Hospital Readmissions Reduction Program

The HRRP provides a financial incentive for hospitals to reduce preventable readmissions.11 For the HRRP, specified conditions include heart attack, heart failure, pneumonia, total hip and knee repairs, and chronic obstructive pulmonary disease conditions. Rather than employing a reward system as in the HVBP, the HRRP incentive is based on a financial penalty for excess avoidable readmissions—which is a measure of the hospital’s readmission performance compared with the risk-adjusted national average.11 This excess readmissions ratio is then multiplied by the sum of base-operating DRG payments per specified condition, from which a final penalty is calculated.

Although the original fiscal year (FY) 2013 penalty could lead to a maximum of a 1% reduction on a hospital’s Medicare Diagnosis-Related Group reimbursement, the penalty increased to 2% in FY2014 and was capped at 3% in FY2015.11 Payment adjustments are based on a percentage of total payments, meaning that adjustments ranged from 0.99 to 1.0 in FY2013 to 0.97 to 1.00 in FY2015.

Hospital-Acquired Condition Reduction Program

The HAC Reduction Program is intended to improve inpatient safety by imposing financial penalties on hospitals that perform poorly with regard to hospital-acquired conditions, which are specified through CMS rule-making each year.12,13 Hospital HAC performance is assessed based on a hospital’s total HAC score, which ranges from 1 to 10, with 10 indicating the poorest performance. Total scores are determined by a weighted average of 2 domains: 1) patient safety, and 2) healthcare-associated infections—although other measures will likely be added in the future.13 From FY2015 onward, Medicare’s acute inpatient prospective payment system (IPPS) hospitals that rank in the highest quartile of total HAC scores (score of 7 or higher) will receive a 1% DRG payment reduction for all discharges.13


Value-based purchasing data were obtained from Medicare’s acute IPPS final rule data files for FY2013 through FY2016.14-17 For the HVBP and the HRRP, 4 years of payment adjustment and performance data were available (FYs 2013, 2014, 2015, and 2016). For the HAC Reduction Program, 2 years of penalty data were available (FY2015 and FY2016).
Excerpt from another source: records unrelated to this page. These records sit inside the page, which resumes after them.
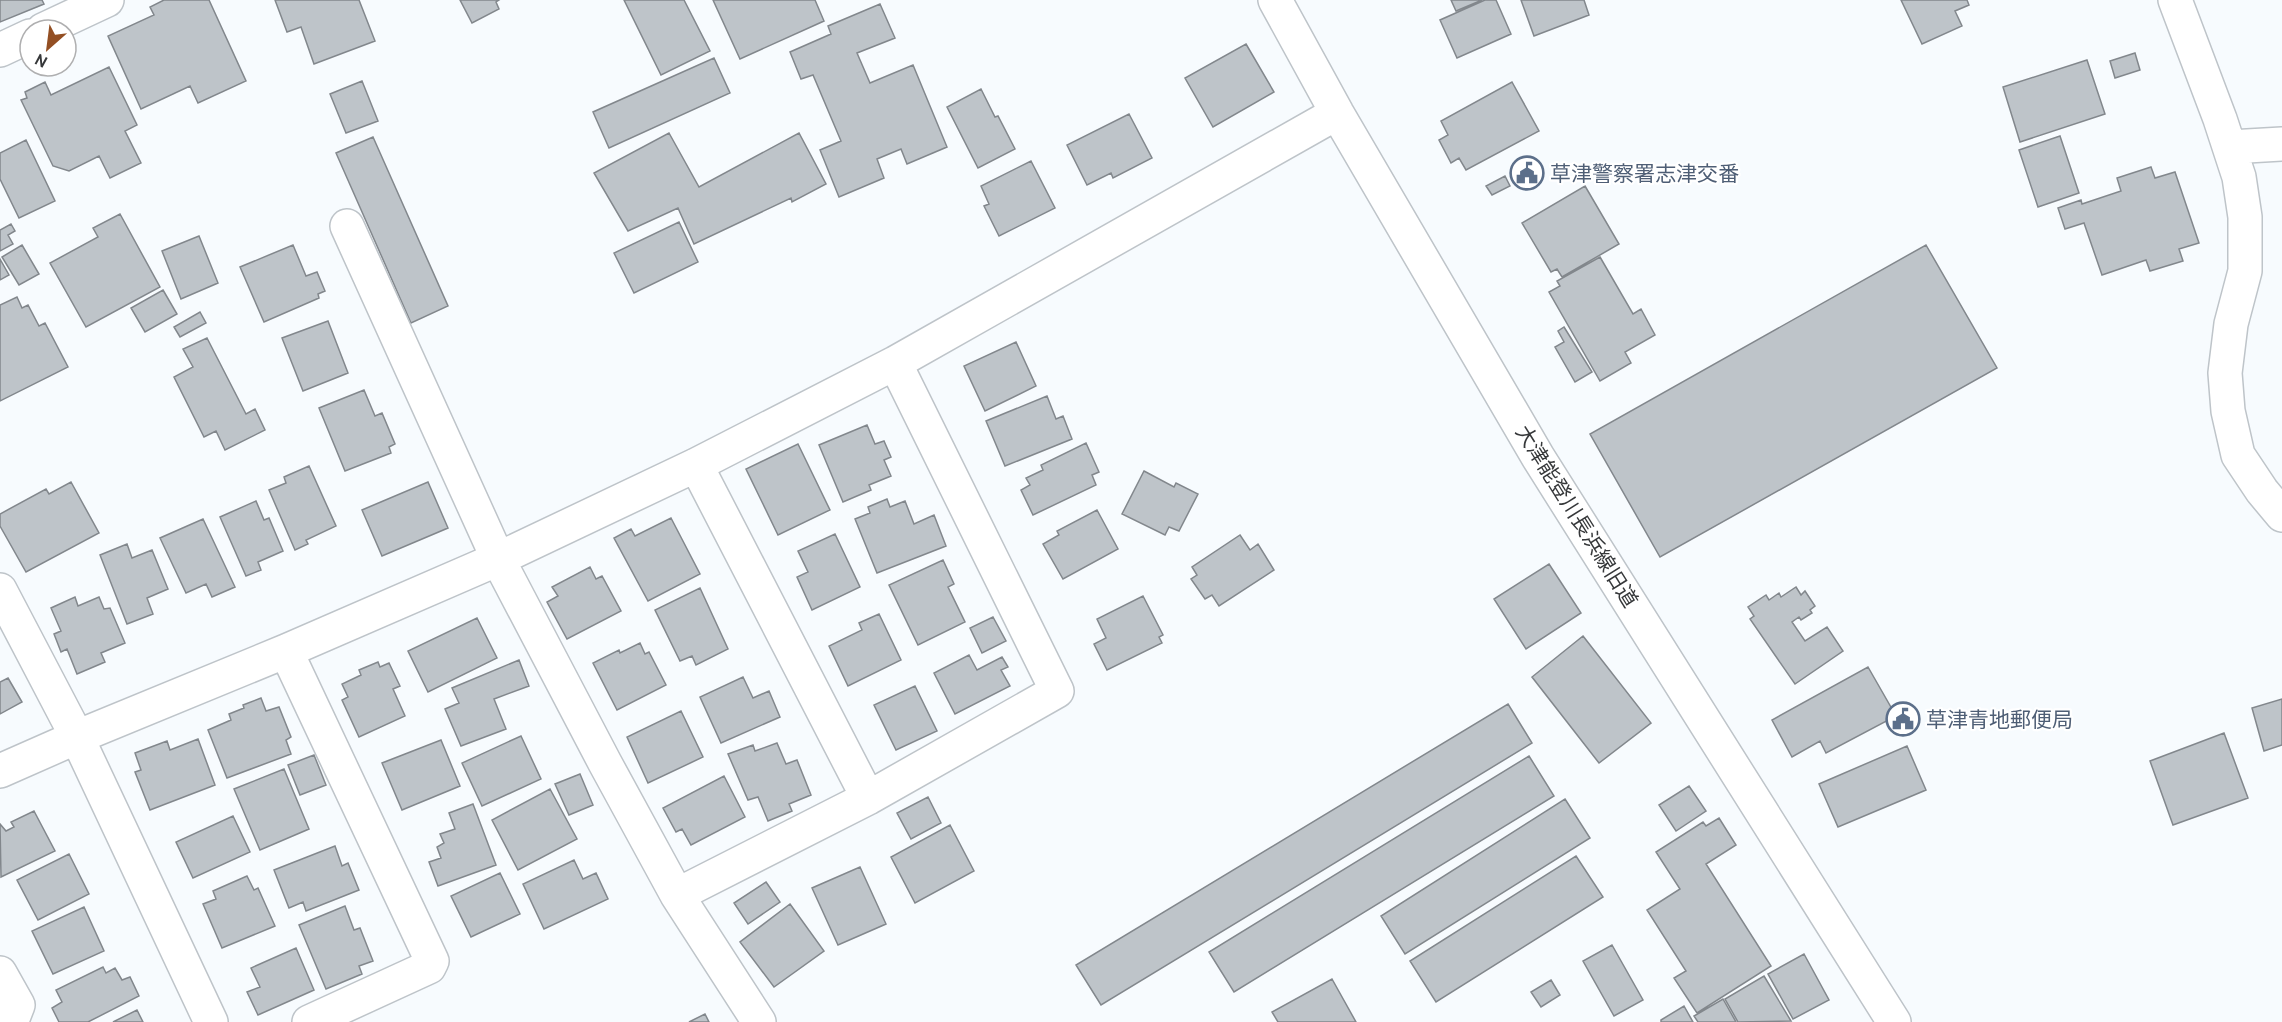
<svg xmlns="http://www.w3.org/2000/svg" width="2282" height="1022" viewBox="0 0 2282 1022" font-family="Cabin,'Noto Sans JP',sans-serif">
	<style>
		.building { fill: #bec4c9; stroke: #82878c; stroke-width: 1.5 }
		.lines { fill: none; stroke-linecap: round; stroke-linejoin: round }
		.minor-casing { stroke: #bec4c9; stroke-width: 36 }
		.minor { stroke: #fff; stroke-width: 33 }
		.labels { text-anchor: middle; dominant-baseline: central; stroke-width: 4.5; stroke-linejoin: round; paint-order: stroke }
		.service-label { font-size: 21px; fill: #4e5e75; stroke: #fff; text-anchor: start }
		.street-label { font-size: 21px; fill: #36383a; stroke: #fff }
	</style>
	<rect width="100%" height="100%" fill="#f7fbfe"/>
	<!-- building -->
	<path class="building" d="M0,0H42L44,4L0,22Z
		M164,0H209L246,81L198,103L190,86L141,109L108,36L154,15L150,7Z
		M275,0H359L375,41L314,64L301,27L287,32Z
		M460,0H499L496,2L499,9L472,23Z
		M624,0H684L710,51L661,75Z
		M713,0H815L824,21L740,59Z
		M1451,0H1482L1456,11Z
		M1485,0H1496L1511,34L1457,58L1440,20Z
		M1521,0H1584L1589,15L1534,36Z
		M1901,0H1967L1969,5L1955,11L1962,26L1922,44Z
		M880,4L895,38L857,53L870,83L913,65L947,147L907,164L901,149L877,159L884,178L839,197L820,150L841,141L813,75L801,79L790,52L831,34L828,26Z
		M1246,44L1274,92L1213,127L1185,78Z
		M2135,53L2140,70L2115,78L2110,61Z
		M714,58L730,93L609,148L593,112Z
		M2087,60L2105,114L2020,142L2003,87Z
		M109,67L137,125L125,131L141,163L110,178L99,156L69,171L53,166L21,100L27,98L25,92L45,82L51,95Z
		M362,81L378,121L346,133L330,94Z
		M1512,82L1539,131L1466,170L1459,158L1451,163L1439,140L1448,135L1441,121Z
		M981,89L995,117L998,116L1015,149L978,168L947,107Z
		M1129,114L1152,158L1113,178L1111,173L1087,185L1067,145Z
		M669,133L699,187L799,133L826,184L792,202L791,198L694,244L678,208L628,231L594,173Z
		M2060,136L2079,193L2038,207L2019,150Z
		M373,137L448,306L411,323L336,153Z
		M26,140L55,201L19,218L0,179V153Z
		M1031,161L1055,208L999,236L984,206L989,204L981,186Z
		M2151,167L2155,178L2175,172L2199,243L2179,249L2183,261L2150,271L2146,260L2102,275L2084,223L2065,229L2058,208L2081,200L2082,204L2121,191L2117,178Z
		M1505,176L1510,186L1492,195L1486,186Z
		M1585,186L1619,244L1562,277L1557,269L1551,272L1522,223Z
		M120,214L160,287L86,327L50,263L98,237L93,228Z
		M679,222L698,262L634,293L614,253Z
		M11,224L15,231L8,235L13,244L0,251V230Z
		M199,236L218,283L181,299L162,251Z
		M22,245L39,274L19,285L2,257Z
		M293,245L306,276L317,272L325,291L318,294L319,298L264,322L240,267Z
		M1926,245L1997,368L1660,557L1590,434Z
		M1600,257L1633,314L1641,309L1655,335L1625,352L1631,363L1600,381L1549,292L1560,286L1557,281Z
		M0,259L9,275L0,280Z
		M163,290L177,314L145,332L131,308Z
		M17,297L22,308L28,305L39,326L45,323L68,367L0,401V305Z
		M200,312L206,323L180,337L174,327Z
		M328,321L348,373L303,391L282,338Z
		M1564,327L1592,372L1575,382L1555,347L1564,342L1558,331Z
		M207,338L246,414L255,409L265,430L225,450L216,431L204,437L174,377L193,367L183,349Z
		M1016,342L1036,386L985,411L964,366Z
		M364,390L375,416L382,413L395,444L389,447L391,453L345,471L319,408Z
		M1047,396L1056,419L1063,416L1072,439L1005,466L986,421Z
		M867,425L875,444L884,441L891,457L884,460L891,476L869,485L871,490L843,502L819,445Z
		M1086,443L1099,472L1092,475L1096,485L1033,515L1021,490L1030,485L1026,478L1043,470L1041,465Z
		M798,444L830,510L778,535L746,469Z
		M309,466L336,526L306,540L308,544L295,550L269,490L286,483L284,477Z
		M1144,471L1174,487L1176,483L1198,494L1179,531L1169,527L1165,535L1122,514Z
		M71,482L99,533L26,572L0,526V514L46,489L49,494Z
		M428,482L448,528L382,556L362,510Z
		M887,499L890,507L905,501L914,524L934,515L946,546L877,573L855,519L870,513L868,507Z
		M256,501L264,520L269,518L283,551L258,562L261,570L246,576L220,517Z
		M1097,510L1118,549L1063,579L1043,544L1059,535L1057,531Z
		M671,518L700,574L648,601L614,538L631,529L635,536Z
		M203,519L235,587L212,597L206,584L186,593L160,538Z
		M835,534L860,587L812,610L797,577L808,572L798,551Z
		M1240,535L1250,550L1258,544L1274,570L1219,606L1212,595L1205,599L1191,579L1197,575L1192,567Z
		M127,544L132,558L152,550L168,589L147,598L153,614L127,624L100,555Z
		M943,560L954,584L948,587L965,622L918,645L889,585Z
		M1549,564L1581,613L1526,649L1494,599Z
		M590,567L596,579L602,576L621,611L567,639L547,602L558,596L552,587Z
		M1796,587L1801,595L1805,591L1815,606L1810,610L1812,613L1801,620L1799,617L1792,622L1805,641L1827,627L1843,651L1795,684L1750,619L1754,616L1748,607L1766,595L1769,600L1779,593L1781,597Z
		M700,588L728,649L696,665L692,656L680,661L655,610Z
		M1143,596L1163,635L1159,637L1162,643L1107,670L1094,644L1106,638L1097,619Z
		M75,597L78,606L99,597L104,609L110,608L125,643L101,653L105,662L77,674L67,649L61,652L54,634L61,631L51,608Z
		M879,614L901,660L848,686L829,646L862,630L859,623Z
		M993,617L1006,641L982,653L970,628Z
		M477,618L497,658L428,692L408,651Z
		M1583,636L1651,723L1599,763L1532,677Z
		M640,643L645,654L649,652L666,685L617,710L593,663L619,650L620,653Z
		M969,655L977,670L1002,657L1008,667L1001,670L1010,686L955,714L934,673Z
		M519,660L529,686L494,699L506,729L461,746L445,709L459,703L452,688Z
		M378,662L380,667L389,663L400,686L393,689L405,716L359,737L342,700L348,697L342,684L361,675L359,670Z
		M1868,667L1896,716L1826,753L1820,741L1792,757L1772,720Z
		M743,677L753,698L769,691L780,717L721,743L700,697Z
		M8,678L22,702L0,714V682Z
		M915,686L937,731L896,750L874,705Z
		M261,698L266,711L279,707L291,737L286,740L291,754L227,778L208,730L231,720L229,714L244,708L243,705Z
		M2282,699V745L2264,751L2252,708Z
		M1508,704L1532,743L1101,1005L1076,965Z
		M681,711L703,757L648,783L627,737Z
		M2224,733L2248,798L2173,825L2150,761Z
		M521,736L541,779L482,806L462,763Z
		M198,739L215,785L150,810L135,772L141,770L135,753L167,741L170,750Z
		M441,740L460,786L402,810L382,763Z
		M777,743L786,764L797,760L811,795L789,804L792,811L768,821L758,797L748,800L728,754L753,745L755,751Z
		M1907,746L1926,790L1838,827L1819,784Z
		M314,755L326,785L300,795L288,765Z
		M1529,756L1554,796L1234,992L1209,952Z
		M284,769L309,829L260,850L234,789Z
		M580,774L593,805L569,815L555,784Z
		M724,776L745,817L691,845L682,829L676,832L663,808Z
		M1689,786L1706,811L1676,831L1659,805Z
		M550,789L577,839L518,870L492,820Z
		M928,797L941,823L911,839L897,813Z
		M1565,799L1590,838L1405,954L1381,916Z
		M473,804L496,865L438,886L429,862L441,858L437,847L444,843L440,834L455,829L449,813Z
		M34,811L55,851L1,877L0,824L6,831L14,827L11,822Z
		M233,816L250,852L193,878L176,842Z
		M1719,818L1736,845L1706,864L1771,966L1697,1013L1674,978L1686,971L1647,910L1680,889L1656,852L1703,822L1706,826Z
		M950,825L974,871L915,903L891,857Z
		M335,846L342,866L348,863L359,890L306,911L303,902L289,908L274,870Z
		M69,854L89,894L38,920L17,880Z
		M1576,856L1603,897L1436,1002L1410,961Z
		M574,860L583,879L596,873L608,899L544,929L523,884Z
		M860,867L886,924L838,945L812,888Z
		M500,873L520,914L471,937L451,896Z
		M247,876L254,890L258,888L275,926L222,948L203,904L216,899L213,891Z
		M766,882L780,902L748,924L734,903Z
		M790,904L824,951L774,987L740,942Z
		M345,906L354,930L360,928L373,961L359,966L362,974L326,989L299,925Z
		M84,907L104,951L53,974L32,931Z
		M1612,945L1643,1000L1614,1016L1583,961Z
		M296,948L314,990L258,1015L247,992L260,987L251,968Z
		M1804,954L1829,1000L1793,1019L1768,974Z
		M103,967L106,973L115,968L122,980L130,977L139,996L88,1022H59L52,1008L62,1002L56,990Z
		M1764,976L1791,1021L1738,1022L1725,999Z
		M1332,979L1356,1022H1278L1272,1012Z
		M1551,980L1560,995L1541,1007L1531,992Z
		M1723,999L1736,1022H1698L1694,1016Z
		M1684,1006L1693,1022H1661V1020Z
		M137,1010L143,1022H113Z
		M705,1014L709,1022H689Z"/>
	<g class="lines">
		<!-- minor casing -->
		<g class="minor-casing">
			<path id="minor" d="M1275,0L1337,113L1538,457L1894,1022
				M2175,0L2220,119L2239,177L2245,217V271L2231,324L2225,373L2228,411L2238,455L2262,491L2282,515
				M43,30L107,0
				M0,50L30,36
				M2230,147L2282,144
				M347,226L498,559L605,763L677,895L759,1022
				M696,465L868,798
				M0,590L77,737L211,1022
				M286,651L432,961L429,967L309,1022
				M0,771L77,737L286,651L498,559L696,465L895,363L1337,113
				M677,895L868,798L1057,691L895,363
				M0,973L18,1005L13,1018L6,1022"/>
		</g>
		<!-- minor -->
		<use href="#minor" class="minor"/>
	</g>
	<!-- icons -->
	<defs>
		<g id="civic-ring" transform="scale(1.725)"><circle r="9.5" fill="#fff" stroke="#5c6f8a" stroke-width="1.5"/><path d="M-.6-6.5H3V-4.5H.6V-3L4-1V1h2V6H-6V1h2V-1L-.6-3ZM-1.2 2.5V6h2.4V2.5Z" fill="#5c6f8a"/></g>
	</defs>
	<g fill-rule="evenodd">
		<use href="#civic-ring" x="1527" y="173"/>
		<use href="#civic-ring" x="1903" y="719"/>
	</g>
	<g class="labels">
		<!-- service labels -->
		<g class="service-label">
			<text x="1550" y="173">草津警察署志津交番</text>
			<text x="1926" y="719">草津青地郵便局</text>
		</g>
		<!-- street labels -->
		<g class="street-label">
			<text transform="translate(1577 516) rotate(58)">大津能登川長浜線旧道</text>
		</g>
	</g>
	<!-- north arrow -->
	<g transform="translate(48 48) rotate(208)"><circle r="28" fill="#ffffff" stroke="#afafb0" stroke-width="1.5"/>
	<path d="M0-4.5L10 22L0 15L-10 22Z" fill="#934f23"/>
	<text y="-9" font-size="16" font-weight="bold" text-anchor="middle" fill="#36383a">N</text>
	</g>
</svg>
Because the amount of the potential penalties or bonus payments changed over time (1% of total payments in FY2013 to 3% beginning in 2015), to compare year-over-year performance, we normalized the penalties for each year to show trended data. After normalization, the mean of each year’s value is 0, with a standard deviation of 1.

Data on hospital participation in ACOs were obtained from the Leavitt Partners ACO database, which tracks organizations that are participating in accountable care arrangements and includes information on the hospitals participating in each arrangement and when the ACO went into effect. From this data, we were able to assign the quarter in which a hospital first became part of an ACO. Of the 3950 hospitals for which we were able to obtain any VBP data, 1566 are affiliated with or owned by an ACO in the Leavitt Partners database, and are thus considered to be a part of an ACO. We controlled for hospital characteristics based on number of beds, region, and ownership. Data were obtained through the end of November 2015.